Babers Looks Past Orange Crush

The Orange football team looks ahead after being blown out at home.

Quarterback Eric Dungey attempts a pass against Louisville. Michael Davis photo

Dino Babers’ mantra from the start of his tenure as Syracuse University’s football coach has been “Belief without evidence.”

In other words, be patient and have faith that his system is going to eventually work, even if the early results don’t show it.

Through two games, that was probably a wise approach. In SU’s Sept. 2 opener, Babers’ up-tempo offense set several records as the Orange throttled outmanned Colgate 33-7 at the Carrier Dome. But in SU’s second game on Friday, Sept. 9, the roles were reversed as No. 13 Louisville rewrote the record book by thumping the not-ready-for-prime-time Orange 62-28 before a loud but surprisingly small crowd of 32,184 at the Dome.


Wide receiver Brisly Estime catches a touchdown pass vs. Louisville. Michael Davis photo

“We understand that we’re a little bit different and the numbers might be alarming for some people,” Babers said. “But whether it’s a one-point loss or a nine-point loss, it’s still just one loss.”

That’s true, although one might argue that a 34-point loss is quite different from a nine-point loss. Still, even SU fans with the brightest of rose-colored glasses understand the Orange is not ready to defeat a top-15-type team with a Heisman Trophy candidate at quarterback (Lamar Jackson).

The next two weeks, however, are a different story as the Orange hosts the University of South Florida on Saturday, Sept. 17, 3:30 p.m., at the Dome, and then visits Connecticut Sept. 24. As far as we’re concerned, these contests should be submitted into evidence as the games in which Syracuse has to show improvement if it’s ever going to climb out of its 15-year hole of mediocrity.
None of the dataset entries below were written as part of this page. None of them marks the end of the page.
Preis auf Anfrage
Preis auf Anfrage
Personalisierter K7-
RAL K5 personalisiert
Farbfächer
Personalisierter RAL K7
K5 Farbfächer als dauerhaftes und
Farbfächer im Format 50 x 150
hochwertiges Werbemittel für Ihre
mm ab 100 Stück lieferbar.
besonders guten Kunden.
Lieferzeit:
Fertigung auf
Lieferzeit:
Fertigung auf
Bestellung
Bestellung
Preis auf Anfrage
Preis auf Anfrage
Every year, the Orange’s schedule is littered with middle-of-the-pack opponents such as South Florida, Connecticut, Wake Forest, Boston College and North Carolina State. If SU starts winning these games on a regular basis, it will qualify for bowl games and eventually get back to the point where it can occasionally upset an Atlantic Coast Conference power such as Florida State and Clemson or a top-ranked team such as Louisville.

“I think we did get better. We just played a significantly better team,” Syracuse middle linebacker Zaire Franklin said. “No disrespect to Colgate. Obviously Louisville’s talent level is just at a different place. I think we learned a lot about ourselves as a team tonight and that’s what’s going to help us moving forward throughout the rest of the season.”

Last season, the Orange played its first road game at USF and the Bulls scored 35 second-half points to defeat SU 45-24. After four consecutive losing seasons, USF went 8-4 during the regular season and lost to Western Kentucky in the Miami Beach Bowl.

The Bulls are 2-0 this season after routing Northern Illinois 48-17 this past Saturday in Tampa, Fla. USF racked up 658 total yards, the second-highest in school history, as quarterback Quinton Flowers accounted for 403 total yards and four touchdowns and reserve running back Darius Tice rushed for 120 yards and a touchdown. Tice filled in for two-time 1,000-yard back Marlon Mack, who missed the game because of a concussion but is expected to return against SU.

So it appears SU will have to win a shootout and the Orange’s high-paced offense will have to be sharper than it was against Louisville, when it accumulated 426 yards in 93 plays (4.6 yards per play).

“Personally, I think it was the decisions on my part,” said SU quarterback Eric Dungey, who completed 25 of 51 passes for 255 yards with three touchdowns and one interception against Louisville. “I have to be more fluid with my game. It starts with me. So I’ll take account for that.”

Defensively, the Orange surrendered an ACC-record 845 yards and the electric Jackson accounted for 610 of them with 411 through the air and 199 on the ground. Jackson, who rushed for four touchdowns, became the first quarterback in FBS (Football Bowl Subdivision) history to throw for 400 yards and run for more than 175 in the same game.

“When we don’t score, we all get mad at ourselves. We have to score every time we’re on the field. That’s our job,” said Jackson, who has either rushed or thrown for 13 touchdowns and has accounted for 1,015 yards in two games this season.

The SU defenders didn’t know what hit them at the start as the Cardinals scored three touchdowns in the first 4:43 of the game and four touchdowns on their first five possessions. But the defense tightened up, allowing the Orange to pull within 14 at halftime and again midway through the third quarter, before tiring at the end as Louisville put up 20 garbage-time points in the fourth quarter.

“Honestly, playing against a team like Louisville, it shows us exactly where we are at going against a really talented team,” Franklin said. “And now when we get in the film room we can be extremely critical of ourselves and hold ourselves accountable and make sure we keep pushing ourselves to be at the level we want to be at.”

For now, that goal should be to reach the same level as South Florida. We’ll see Saturday if there’s any evidence that the Orange is close to that.